▶ **Your task**
Please locate every line below that contains the string "Logan", matching case exactly, and copy each of those lines in full.

┄┄┄┄┄┄┄┄┄┄

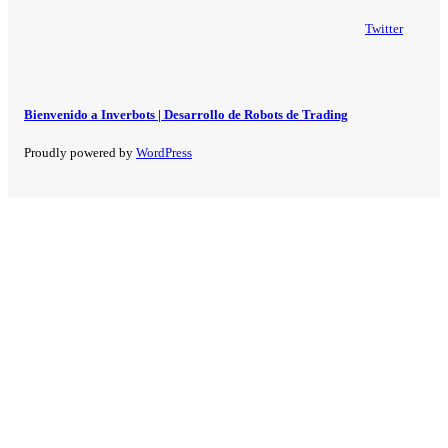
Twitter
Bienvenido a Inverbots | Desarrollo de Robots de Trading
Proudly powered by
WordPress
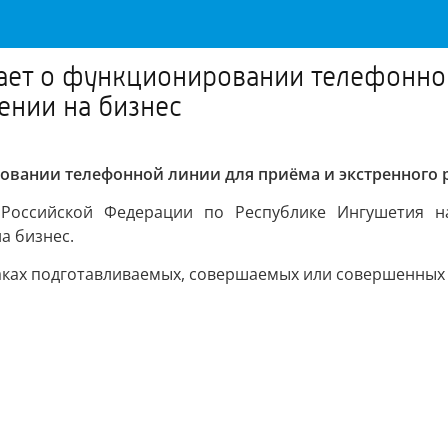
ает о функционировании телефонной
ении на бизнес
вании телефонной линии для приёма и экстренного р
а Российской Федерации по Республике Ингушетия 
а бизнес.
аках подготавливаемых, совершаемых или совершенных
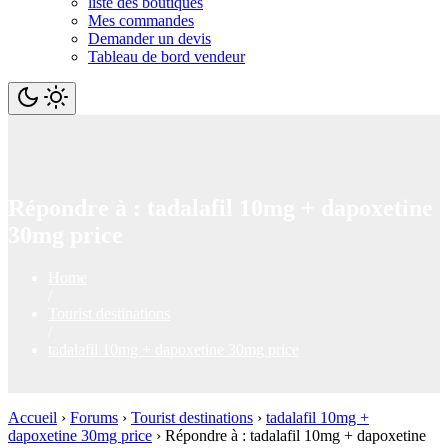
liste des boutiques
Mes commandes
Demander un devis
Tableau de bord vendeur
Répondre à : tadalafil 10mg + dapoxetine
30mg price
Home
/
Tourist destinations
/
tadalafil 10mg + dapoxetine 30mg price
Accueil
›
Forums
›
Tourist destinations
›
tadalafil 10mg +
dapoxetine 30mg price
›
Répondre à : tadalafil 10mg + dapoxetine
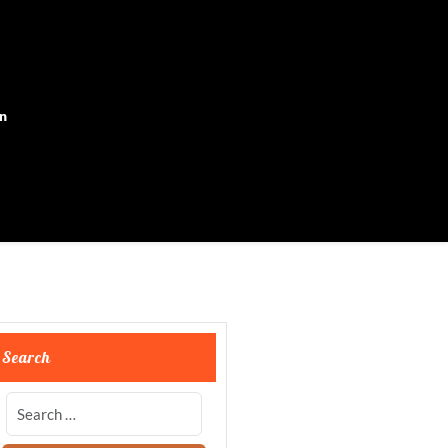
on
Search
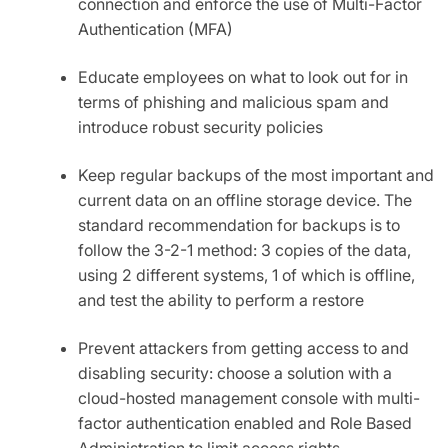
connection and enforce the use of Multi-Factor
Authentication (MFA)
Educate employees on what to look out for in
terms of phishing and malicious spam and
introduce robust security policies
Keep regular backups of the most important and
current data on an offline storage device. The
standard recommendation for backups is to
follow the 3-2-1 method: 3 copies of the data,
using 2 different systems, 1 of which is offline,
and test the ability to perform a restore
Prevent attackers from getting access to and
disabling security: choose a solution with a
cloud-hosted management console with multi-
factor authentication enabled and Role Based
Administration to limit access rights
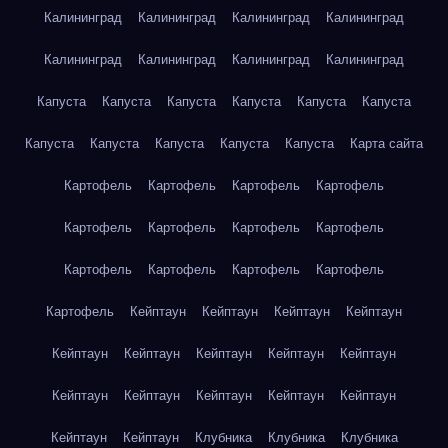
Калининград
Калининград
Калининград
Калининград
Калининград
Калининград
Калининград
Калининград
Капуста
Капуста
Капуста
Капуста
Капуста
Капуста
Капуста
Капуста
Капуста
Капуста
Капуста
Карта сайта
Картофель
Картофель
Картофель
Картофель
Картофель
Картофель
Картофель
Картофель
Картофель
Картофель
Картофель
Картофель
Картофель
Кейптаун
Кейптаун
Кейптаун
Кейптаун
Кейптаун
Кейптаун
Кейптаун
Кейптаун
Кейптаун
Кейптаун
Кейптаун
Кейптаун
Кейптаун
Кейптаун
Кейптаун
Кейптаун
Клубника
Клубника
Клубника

┄┄┄┄┄┄┄┄┄┄

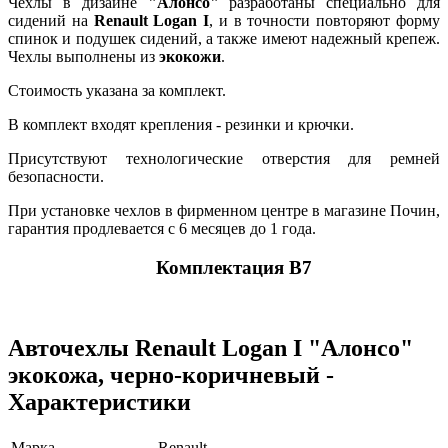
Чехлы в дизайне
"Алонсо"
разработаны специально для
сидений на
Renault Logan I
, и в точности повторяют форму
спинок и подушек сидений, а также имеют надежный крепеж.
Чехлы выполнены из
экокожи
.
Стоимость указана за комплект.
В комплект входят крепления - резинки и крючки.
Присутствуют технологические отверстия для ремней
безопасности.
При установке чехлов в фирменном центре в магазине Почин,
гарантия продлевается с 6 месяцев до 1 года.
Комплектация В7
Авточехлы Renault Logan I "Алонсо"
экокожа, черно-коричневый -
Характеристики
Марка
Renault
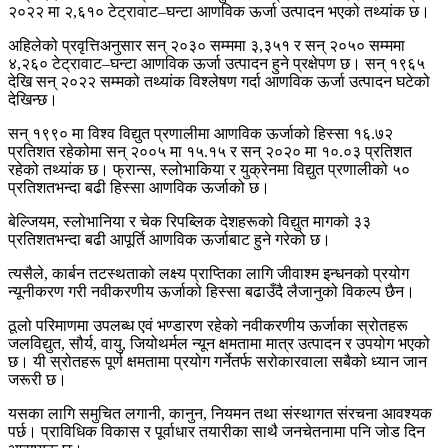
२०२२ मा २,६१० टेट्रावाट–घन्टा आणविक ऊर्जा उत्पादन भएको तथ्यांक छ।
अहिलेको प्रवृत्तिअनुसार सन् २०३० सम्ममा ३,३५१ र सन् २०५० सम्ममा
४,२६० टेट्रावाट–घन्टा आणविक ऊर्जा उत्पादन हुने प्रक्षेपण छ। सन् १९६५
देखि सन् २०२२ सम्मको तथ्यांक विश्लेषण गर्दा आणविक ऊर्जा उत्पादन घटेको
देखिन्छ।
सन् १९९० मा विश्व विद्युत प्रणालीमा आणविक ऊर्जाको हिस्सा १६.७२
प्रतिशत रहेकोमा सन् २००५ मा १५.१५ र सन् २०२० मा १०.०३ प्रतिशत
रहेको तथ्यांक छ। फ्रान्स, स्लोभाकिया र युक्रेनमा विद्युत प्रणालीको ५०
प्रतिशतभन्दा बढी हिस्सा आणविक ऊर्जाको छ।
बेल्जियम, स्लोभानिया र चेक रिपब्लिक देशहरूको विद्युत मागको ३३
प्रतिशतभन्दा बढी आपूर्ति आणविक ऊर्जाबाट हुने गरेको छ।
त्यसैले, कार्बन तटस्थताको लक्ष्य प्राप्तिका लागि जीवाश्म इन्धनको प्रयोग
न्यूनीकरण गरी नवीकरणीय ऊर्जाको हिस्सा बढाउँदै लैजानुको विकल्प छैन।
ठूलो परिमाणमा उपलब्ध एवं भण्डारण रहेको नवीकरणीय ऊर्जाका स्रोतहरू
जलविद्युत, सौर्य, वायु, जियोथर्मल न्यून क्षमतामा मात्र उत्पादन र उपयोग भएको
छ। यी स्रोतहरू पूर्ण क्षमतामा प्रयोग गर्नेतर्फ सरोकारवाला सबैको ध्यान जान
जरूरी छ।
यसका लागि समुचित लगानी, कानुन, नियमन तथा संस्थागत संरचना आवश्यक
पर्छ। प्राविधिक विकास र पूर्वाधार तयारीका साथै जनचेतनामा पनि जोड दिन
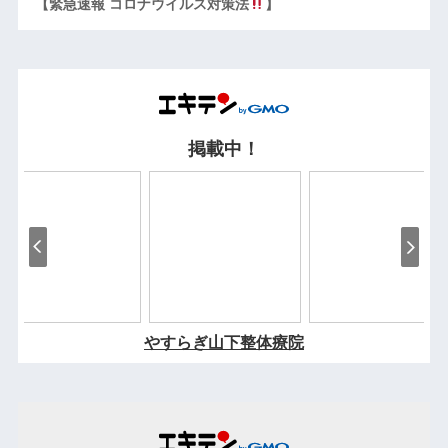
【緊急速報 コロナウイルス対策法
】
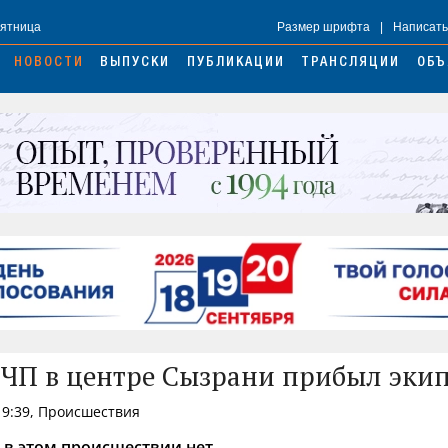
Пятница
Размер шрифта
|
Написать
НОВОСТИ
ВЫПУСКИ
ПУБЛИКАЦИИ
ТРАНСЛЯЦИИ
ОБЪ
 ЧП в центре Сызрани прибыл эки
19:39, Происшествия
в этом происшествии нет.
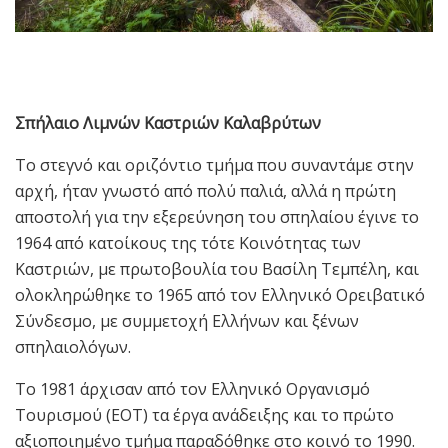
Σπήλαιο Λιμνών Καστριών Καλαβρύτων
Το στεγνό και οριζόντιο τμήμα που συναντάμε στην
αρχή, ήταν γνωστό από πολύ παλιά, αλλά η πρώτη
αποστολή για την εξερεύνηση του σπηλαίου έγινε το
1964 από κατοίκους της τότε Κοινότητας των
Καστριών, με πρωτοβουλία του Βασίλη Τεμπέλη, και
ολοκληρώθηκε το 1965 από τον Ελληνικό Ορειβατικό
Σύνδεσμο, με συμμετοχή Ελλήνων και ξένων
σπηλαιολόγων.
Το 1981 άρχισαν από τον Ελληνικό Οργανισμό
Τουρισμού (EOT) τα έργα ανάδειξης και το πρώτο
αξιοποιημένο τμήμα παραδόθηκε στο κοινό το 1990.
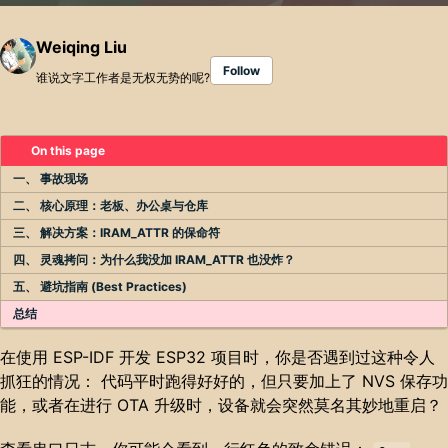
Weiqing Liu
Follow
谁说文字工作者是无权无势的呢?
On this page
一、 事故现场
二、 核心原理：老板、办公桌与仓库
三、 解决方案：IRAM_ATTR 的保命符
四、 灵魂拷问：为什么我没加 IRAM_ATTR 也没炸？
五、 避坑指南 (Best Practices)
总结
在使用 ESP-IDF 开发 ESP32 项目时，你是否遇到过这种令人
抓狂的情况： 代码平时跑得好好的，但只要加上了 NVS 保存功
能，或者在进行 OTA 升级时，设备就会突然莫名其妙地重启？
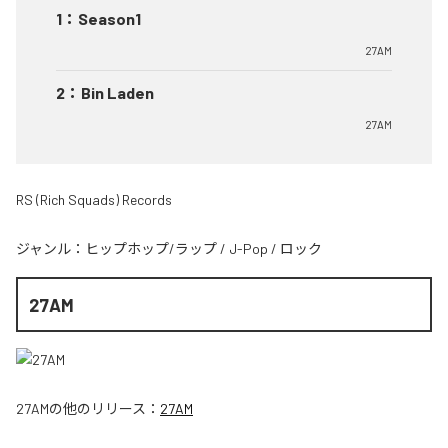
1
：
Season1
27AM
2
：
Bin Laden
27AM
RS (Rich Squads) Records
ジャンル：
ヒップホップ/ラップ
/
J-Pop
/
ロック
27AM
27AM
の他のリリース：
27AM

┄┄┄┄┄┄┄┄┄┄

▶ **Solution to this problem**
Renault Logan I
Авточехлы Renault Logan I "Алонсо"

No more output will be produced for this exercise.